Es ist sehr schwierig, die Details der Supernovaexplosionen zu simulieren, nicht nur aufgrund der Komplexität der physikalischen Prozesse sondern auch aufgrund der Dauer und der sehr unterschiedlichen Größenskalen, die schlussendlich in drei-dimensionalen Computermodellen aufgelöst werden müssen – von einigen hundert Metern nahe des Zentrums bis zu vielen Millionen Kilometern nahe der Sternoberfläche. Bisherige Simulationen in zwei Dimensionen (d.h. Axialsymmetrie wurde vorausgesetzt) zeigten zwar, dass die kugelförmige Schalenstruktur des Vorgängersterns bei der Supernovaexplosion zerstört wird und dass eine Vermischung auf großen Skalen stattfindet. Die reale Welt ist aber drei-dimensional und nicht alle beobachteten Aspekte konnten mit den 2D-Modellen reproduziert werden.

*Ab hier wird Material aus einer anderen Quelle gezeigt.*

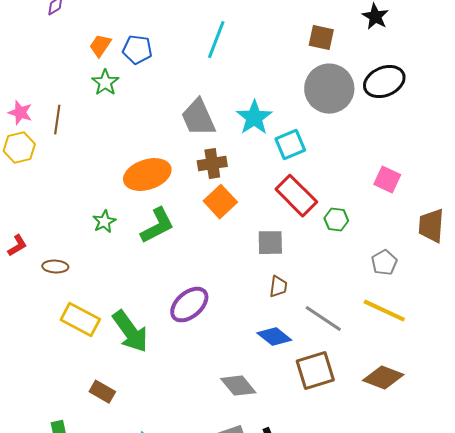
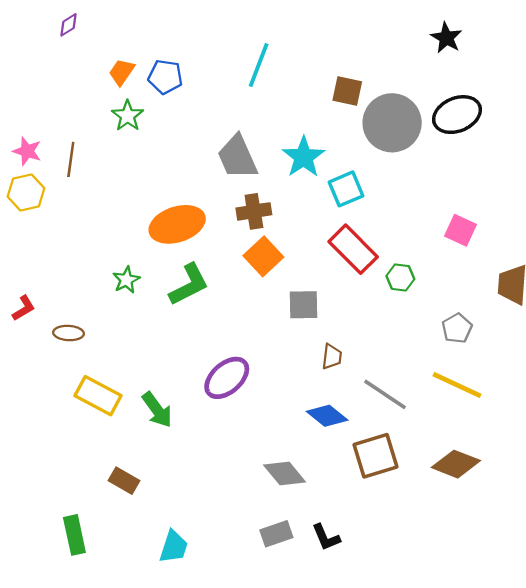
brown square: (321, 38) -> (347, 91), moved
gray square: (270, 243) -> (303, 305), moved
green arrow: (130, 332) -> (157, 410), size x0.7

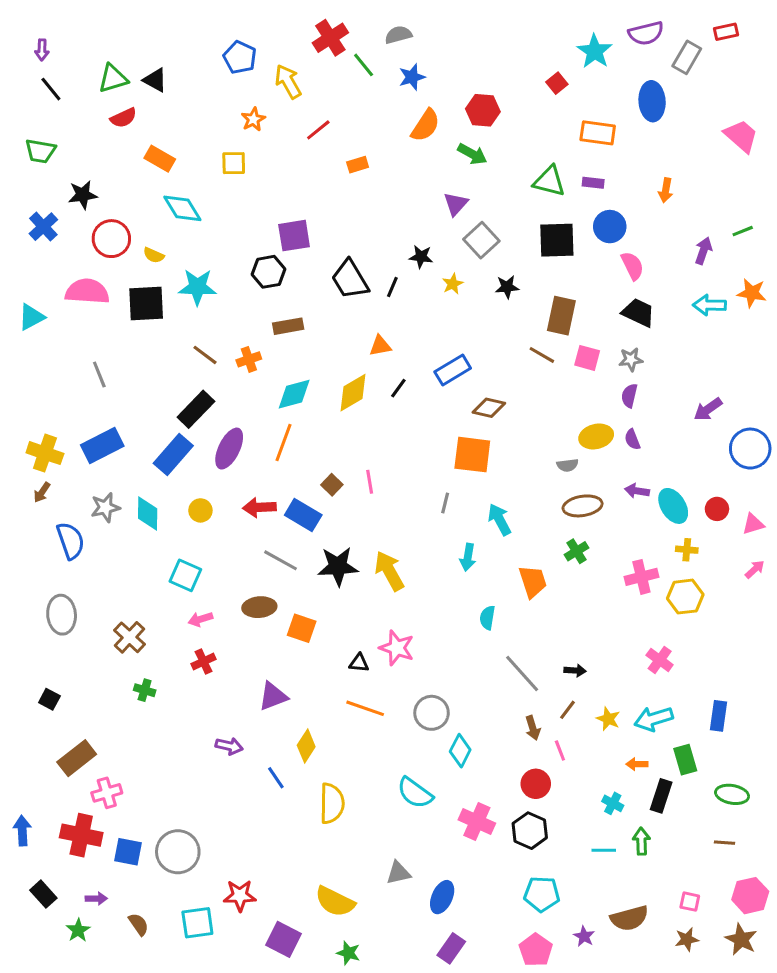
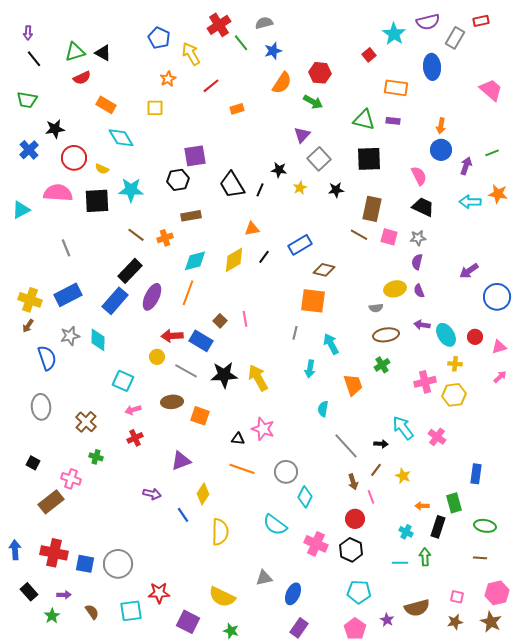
blue circle: (610, 227) -> (441, 150), moved
yellow circle: (200, 510) -> (157, 357), moved
cyan arrow: (654, 719) -> (403, 428), moved, turned 70
pink cross: (107, 793) -> (71, 479), moved, turned 36

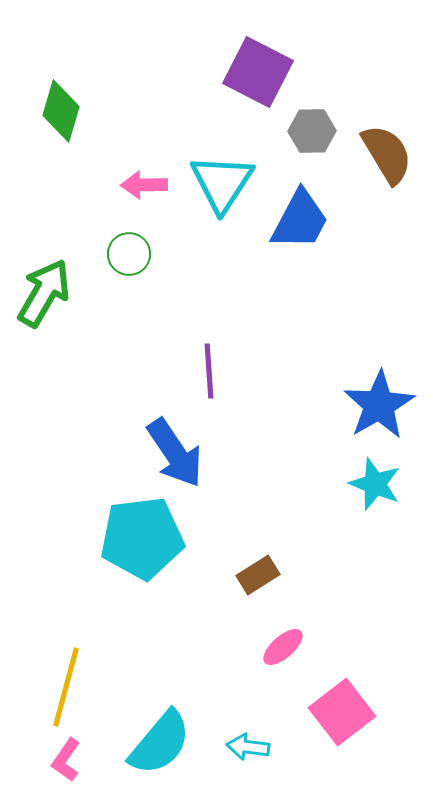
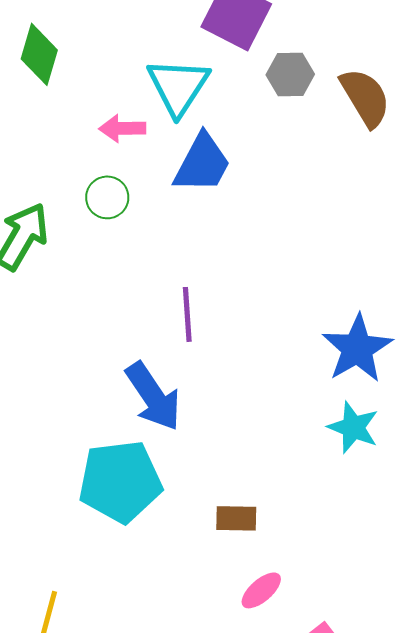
cyan triangle: (222, 183) -> (178, 86), moved
blue trapezoid: (300, 220) -> (202, 163), moved
brown rectangle: (258, 575) -> (236, 518), turned 33

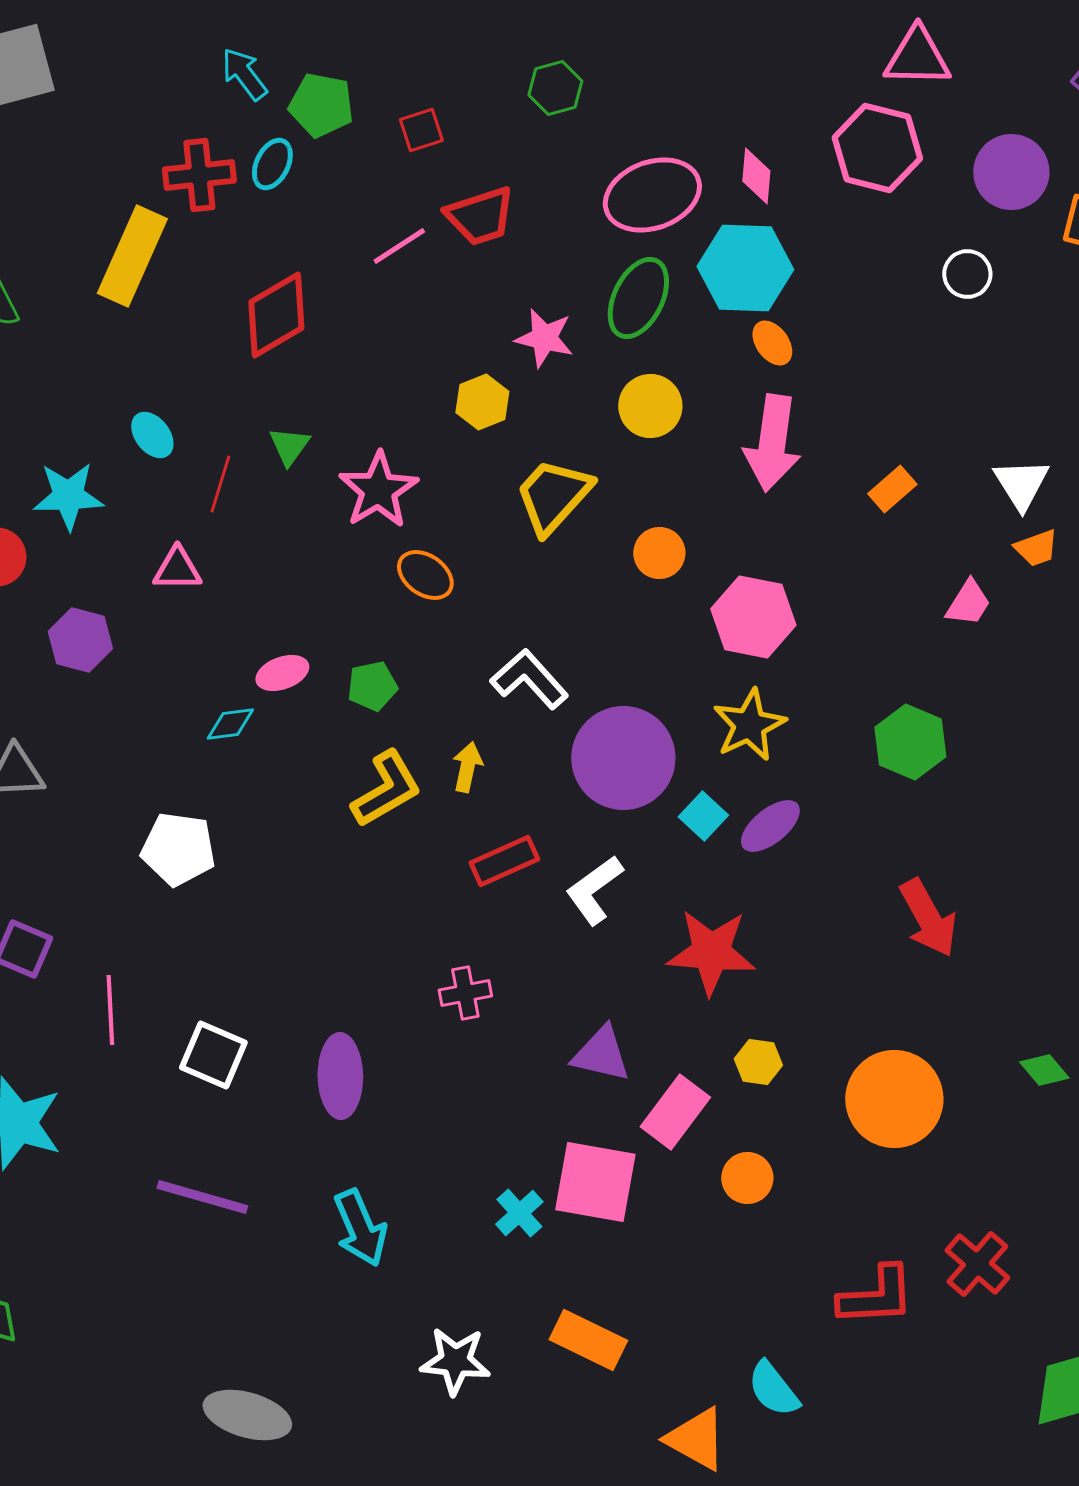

Die neuen Computermodelle des Teams am Max-Planck-Institut für Astrophysik simulieren nun zum ersten Mal den vollständigen Ausbruch in allen drei Dimensionen, von den ersten tausendstel Sekunden nach dem Auslösen der Explosion im Kern bis zu dem Zeitpunkt drei Stunden später, wenn die Stoßwelle aus dem Vorläuferstern hervorbricht. „Wir fanden in unseren 3D-Modellen erhebliche Abweichungen im Vergleich zu vorherigen 2D-Studien“, sagt Nicolay Hammer, Erstautor des Artikels, „insbesondere das Wachstum von Instabilitäten und die Ausbreitung der Klumpen ist anders. Diese Abweichungen sind keineswegs geringfügig; dieser Effekt legt die langfristige Entwicklung und letztlich das Ausmaß der Vermischung und das beobachtbare Aussehen der Kernkollaps-Supernova fest.“
In den 3D-Simulationen haben die metallreichen Klumpen deutlich höhere Geschwindigkeiten als bei 2D-Modellen. Diese „Geschosse“ breiten sich viel schneller aus und überholen Material aus den äußeren Schichten. „Mit einem einfachen analytischen Modell konnten wir zeigen, dass die unterschiedliche Geometrie der Geschosse, ringförmig gegenüber quasi kugelförmig, die in unseren Simulationen beobachteten Unterschiede erklären kann“, sagt Mitautor Thomas Janka. „Wir glauben zwar, dass die Unterschiede zwischen den 2D- und 3D-Modellen, die wir gefunden haben, allgemeingültig sind, viele Merkmale werden aber stark von der Struktur des Vorläufersterns, der Gesamtenergie und der anfänglichen Asymmetie der Explosion abhängen.“
„Wir hoffen, durch unsere Modelle im Vergleich mit Beobachtungen herauszufinden, wie die Sternexplosion beginnt und was sie auslöst“, fügt der dritte Autor, Ewald Müller, hinzu. In zukünftigen Simulationen werden die Wissenschaftler deshalb eine größere Bandbreite an Vorläufersternen und Anfangsbedingungen untersuchen. Insbesondere bleibt die Herausforderung bestehen, ein Modell zu finden, dass alle beobachteten Charakteristika von SN 1987A reproduziert.